*Task brief*
Use the entries below and reproduce exactly the lines from the one containing "neck: (381, 296)" down to the one containing "right back paw: (252, 430)", both of them included.

*The input*
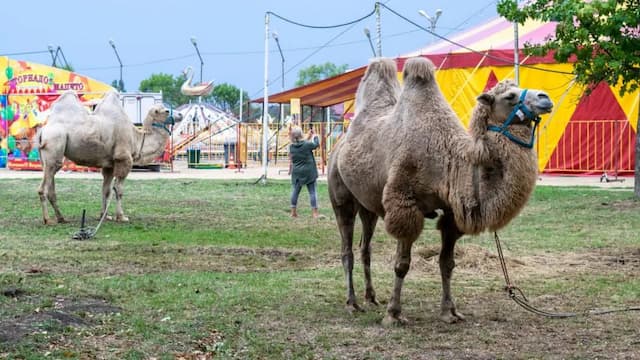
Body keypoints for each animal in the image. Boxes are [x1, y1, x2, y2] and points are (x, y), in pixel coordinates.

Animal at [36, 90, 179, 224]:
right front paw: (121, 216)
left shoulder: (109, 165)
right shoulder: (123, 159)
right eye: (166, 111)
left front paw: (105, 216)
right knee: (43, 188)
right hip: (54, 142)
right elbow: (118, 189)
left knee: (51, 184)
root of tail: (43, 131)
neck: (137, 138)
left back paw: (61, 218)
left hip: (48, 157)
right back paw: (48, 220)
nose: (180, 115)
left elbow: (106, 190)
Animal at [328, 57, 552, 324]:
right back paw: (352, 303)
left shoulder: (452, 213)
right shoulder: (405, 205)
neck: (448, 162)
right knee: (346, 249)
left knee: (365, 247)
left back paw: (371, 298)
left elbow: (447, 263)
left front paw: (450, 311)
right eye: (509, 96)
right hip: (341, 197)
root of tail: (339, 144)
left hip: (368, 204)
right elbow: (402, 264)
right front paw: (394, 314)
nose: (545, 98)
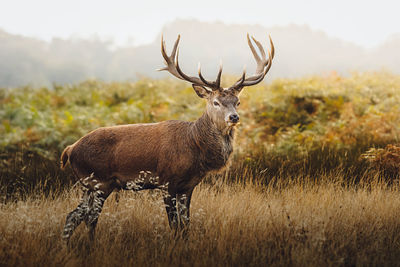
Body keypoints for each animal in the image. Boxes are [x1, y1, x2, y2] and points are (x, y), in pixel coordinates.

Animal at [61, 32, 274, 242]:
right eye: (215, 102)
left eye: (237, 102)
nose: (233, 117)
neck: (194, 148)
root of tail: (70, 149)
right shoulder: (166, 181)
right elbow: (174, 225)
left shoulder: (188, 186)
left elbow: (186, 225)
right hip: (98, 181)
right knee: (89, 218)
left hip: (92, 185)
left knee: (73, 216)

==

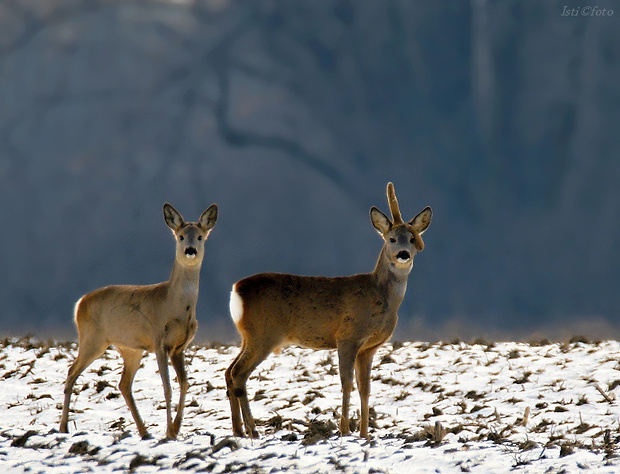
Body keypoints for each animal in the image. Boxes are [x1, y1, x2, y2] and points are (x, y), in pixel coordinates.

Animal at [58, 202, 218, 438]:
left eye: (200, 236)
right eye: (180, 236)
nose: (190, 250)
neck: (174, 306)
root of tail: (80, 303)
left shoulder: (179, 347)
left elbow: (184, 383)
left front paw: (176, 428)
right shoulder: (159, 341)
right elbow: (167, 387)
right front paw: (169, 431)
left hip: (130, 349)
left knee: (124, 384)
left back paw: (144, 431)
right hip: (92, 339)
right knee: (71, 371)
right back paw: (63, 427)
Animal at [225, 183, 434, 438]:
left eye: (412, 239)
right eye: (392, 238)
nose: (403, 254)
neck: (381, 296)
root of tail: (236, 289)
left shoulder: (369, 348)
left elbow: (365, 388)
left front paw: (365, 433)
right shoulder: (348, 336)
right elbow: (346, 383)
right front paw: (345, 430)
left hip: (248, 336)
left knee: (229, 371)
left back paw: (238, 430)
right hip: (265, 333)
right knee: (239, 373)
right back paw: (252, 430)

*Answer*
neck: (381, 296)
root of tail: (236, 289)
left shoulder: (369, 348)
left elbow: (365, 388)
left front paw: (365, 433)
right shoulder: (348, 336)
right elbow: (346, 383)
right front paw: (345, 430)
left hip: (248, 336)
left knee: (229, 371)
left back paw: (238, 430)
right hip: (265, 333)
right knee: (239, 373)
right back paw: (252, 430)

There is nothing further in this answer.